The other Saturn moon of interest is Enceladus, which scientists discovered has a warm salty underground ocean and could therefore harbor life, thanks to NASA’s Cassini mission.

The best place to establish a human outpost would be close to the tiger stripes, cracks in the moon’s surface near the south pole, where giant fissures spew frozen particles. Strangely, the area emits more heat than Yellowstone National Park on Earth, an energy level recorded at 15.8 gigawatts of power, Cassini project scientist Linda Spilker told Space.com.

“If you build your base fairly close to the tiger stripes, you might have a source of heat you could tap into.”

[Image by muratart/Shutterstock]

No discussion about colonizing the solar system would be complete without talking about Europa, famously referred to in the movie 2001: A Space Odyssey.

Long considered the best place to look for alien life, any human outpost on Europa would need to be specially located on the side of the moon that leads its orbit around the planet to avoid being showered with deadly radiation from Jupiter.

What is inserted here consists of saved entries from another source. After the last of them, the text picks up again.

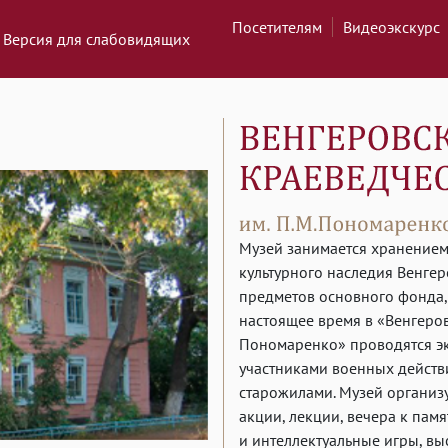
Посетителям
Видеоэкскурс
Версия для слабовидящих
Музей занимается хранением
культурного наследия Венгер
предметов основного фонда,
настоящее время в «Венгеров
Пономаренко» проводятся эк
участниками военных действи
старожилами. Музей организ
акции, лекции, вечера к пам
и интеллектуальные игры, в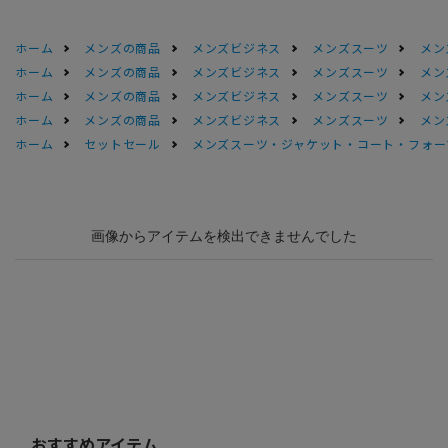
ホーム
メンズの商品
メンズビジネス
メンズスーツ
メン
ホーム
メンズの商品
メンズビジネス
メンズスーツ
メン
ホーム
メンズの商品
メンズビジネス
メンズスーツ
メン
ホーム
メンズの商品
メンズビジネス
メンズスーツ
メン
ホーム
セットセール
メンズスーツ・ジャケット・コート・フォーマル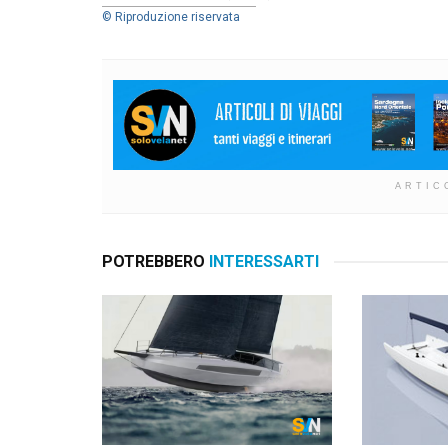
© Riproduzione riservata
ARTIC
POTREBBERO
INTERESSARTI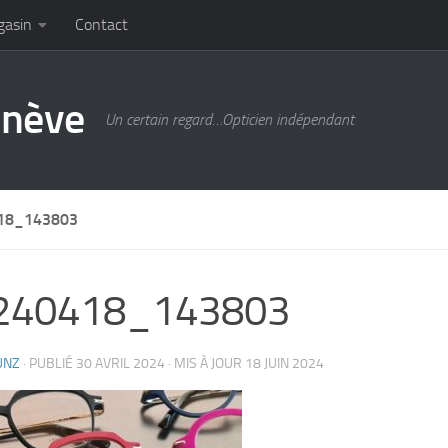
gasin
Contact
enève
Un certain regard…Opticien indépendant
18_143803
240418_143803
UNZ
· PUBLIÉ
30 AVRIL 2024
· MIS À JOUR
18 JUIN 2024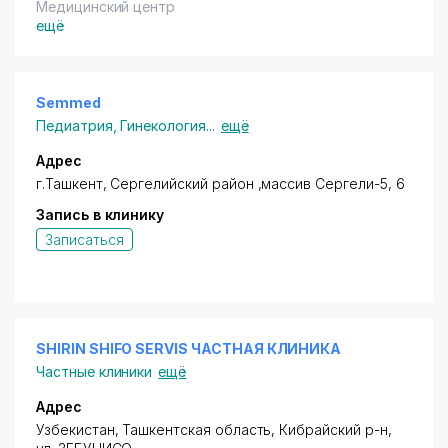
Медицинский центр
ещё
Semmed
Педиатрия
,
Гинекология
...
ещё
Адрес
г.Ташкент,
Сергелийский район
,массив Сергели-5, 6
Запись в клинику
Записаться
SHIRIN SHIFO SERVIS ЧАСТНАЯ КЛИНИКА
Частные клиники
ещё
Адрес
Узбекистан, Ташкентская область, Кибрайский р-н,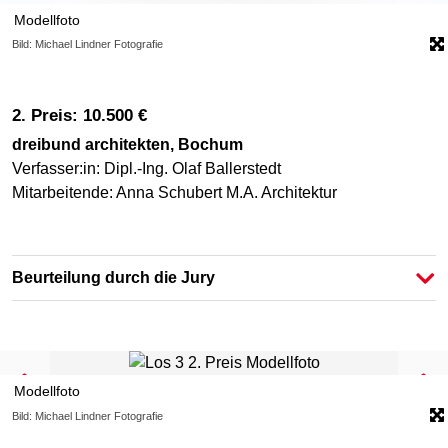
Modellfoto
Bild: Michael Lindner Fotografie
2. Preis: 10.500 €
dreibund architekten, Bochum
Verfasser:in: Dipl.-Ing. Olaf Ballerstedt
Mitarbeitende: Anna Schubert M.A. Architektur
Beurteilung durch die Jury
Modellfoto
Bild: Michael Lindner Fotografie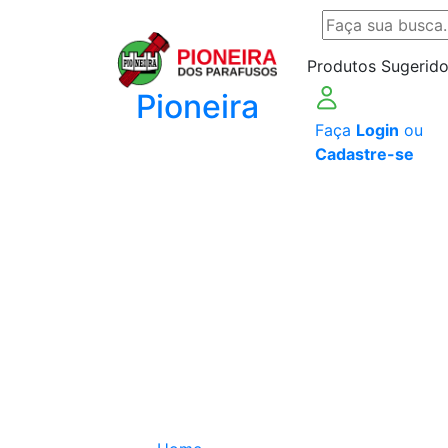
Produtos Sugerido
Pioneira
Faça
Login
ou
Cadastre-se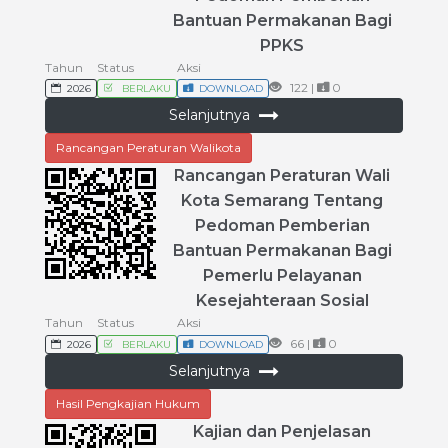
Bantuan
Permakanan
Bagi
PPKS
Tahun
Status
Aksi
122 |
0
2026
BERLAKU
DOWNLOAD
Selanjutnya
Rancangan Peraturan Walikota
Rancangan
Peraturan
Wali
Kota
Semarang
Tentang
Pedoman
Pemberian
Bantuan
Permakanan
Bagi
Pemerlu
Pelayanan
Kesejahteraan
Sosial
Tahun
Status
Aksi
66 |
0
2026
BERLAKU
DOWNLOAD
Selanjutnya
Hasil Pengkajian Hukum
Kajian
dan
Penjelasan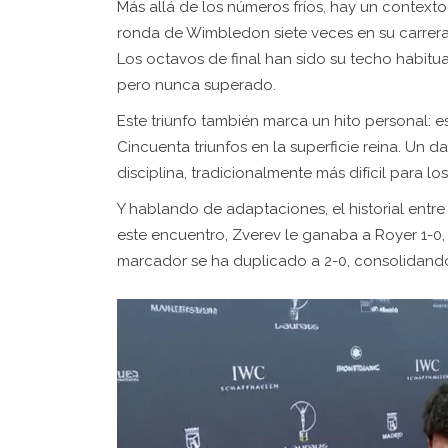
Más allá de los números fríos, hay un contexto
ronda de Wimbledon siete veces en su carrera
Los octavos de final han sido su techo habitua
pero nunca superado.
Este triunfo también marca un hito personal: e
Cincuenta triunfos en la superficie reina. Un 
disciplina, tradicionalmente más difícil para los
Y hablando de adaptaciones, el historial entr
este encuentro, Zverev le ganaba a Royer 1-0,
marcador se ha duplicado a 2-0, consolidand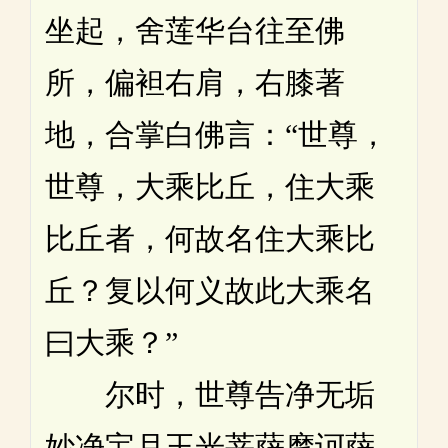
坐起，舍莲华台往至佛
所，偏袒右肩，右膝著
地，合掌白佛言：“世尊，
世尊，大乘比丘，住大乘
比丘者，何故名住大乘比
丘？复以何义故此大乘名
曰大乘？”
尔时，世尊告净无垢
妙净宝月王光菩萨摩诃萨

Europa residents would also need to worry about icequakes and giant plumes of water that violently shoot out from the icy surface.

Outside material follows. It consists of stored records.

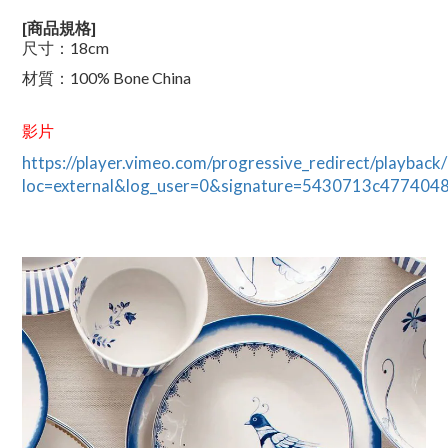
[商品規格]
尺寸：
18cm
材質：
100% Bone China
影片
https://player.vimeo.com/progressive_redirect/playbac
loc=external&log_user=0&signature=5430713c4774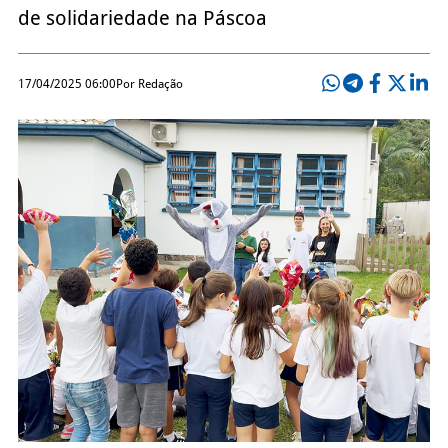
de solidariedade na Páscoa
17/04/2025 06:00
Por Redação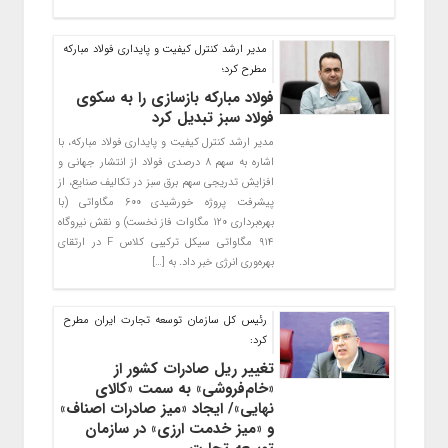
مدیر ارشد کنترل کیفیت و پایداری فولاد مبارکه
مطرح کرد؛
فولاد مبارکه بازسازی را به سکوی
فولاد سبز تبدیل کرد
مدیر ارشد کنترل کیفیت و پایداری فولاد مبارکه، با
اشاره به سهم ۸ درصدی فولاد از انتشار جهانی و
افزایش تدریجی سهم برق سبز در تکالیف صنایع، از
پیشرفت پروژه خورشیدی ۶۰۰ مگاواتی (با
بهره‌برداری ۱۲۰ مگاوات فاز نخست) و نقش نیروگاه
۹۱۴ مگاواتی سیکل ترکیبی کلاس F در ارتقای
بهره‌وری انرژی خبر داد. به […]
رئیس کل سازمان توسعه تجارت ایران مطرح
کرد:
تغییر ریل صادرات کشور از
«خام‌فروشی» به سمت «کالای
نهایی»/ ایجاد «میز صادرات اصناف»
و «میز خدمت ارزی» در سازمان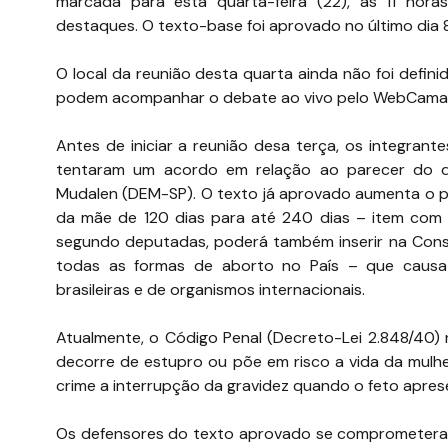
marcada para esta quarta-feira (22), às 11 hora
destaques. O texto-base foi aprovado no último dia 8
O local da reunião desta quarta ainda não foi defini
podem acompanhar o debate ao vivo pelo WebCama
Antes de iniciar a reunião desa terça, os integrant
tentaram um acordo em relação ao parecer do 
Mudalen (DEM-SP). O texto já aprovado aumenta o 
da mãe de 120 dias para até 240 dias – item com ap
segundo deputadas, poderá também inserir na Const
todas as formas de aborto no País – que causa 
brasileiras e de organismos internacionais.
Atualmente, o Código Penal (Decreto-Lei 2.848/40)
decorre de estupro ou põe em risco a vida da mulher
crime a interrupção da gravidez quando o feto apres
Os defensores do texto aprovado se comprometeram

It would probably be impossible to live on Neptune, because it’s a gas giant, but human explorers could possibly establish an outpost of the surface of its moon, Triton, if they managed to avoid the geysers of nitrogen gas that occasionally erupt.

With Elon Musk busy at work on his Interplanetary Transport System it’s only a matter of time before humans push out into deep space and colonize the solar system. Who knows what we’ll find when we get there.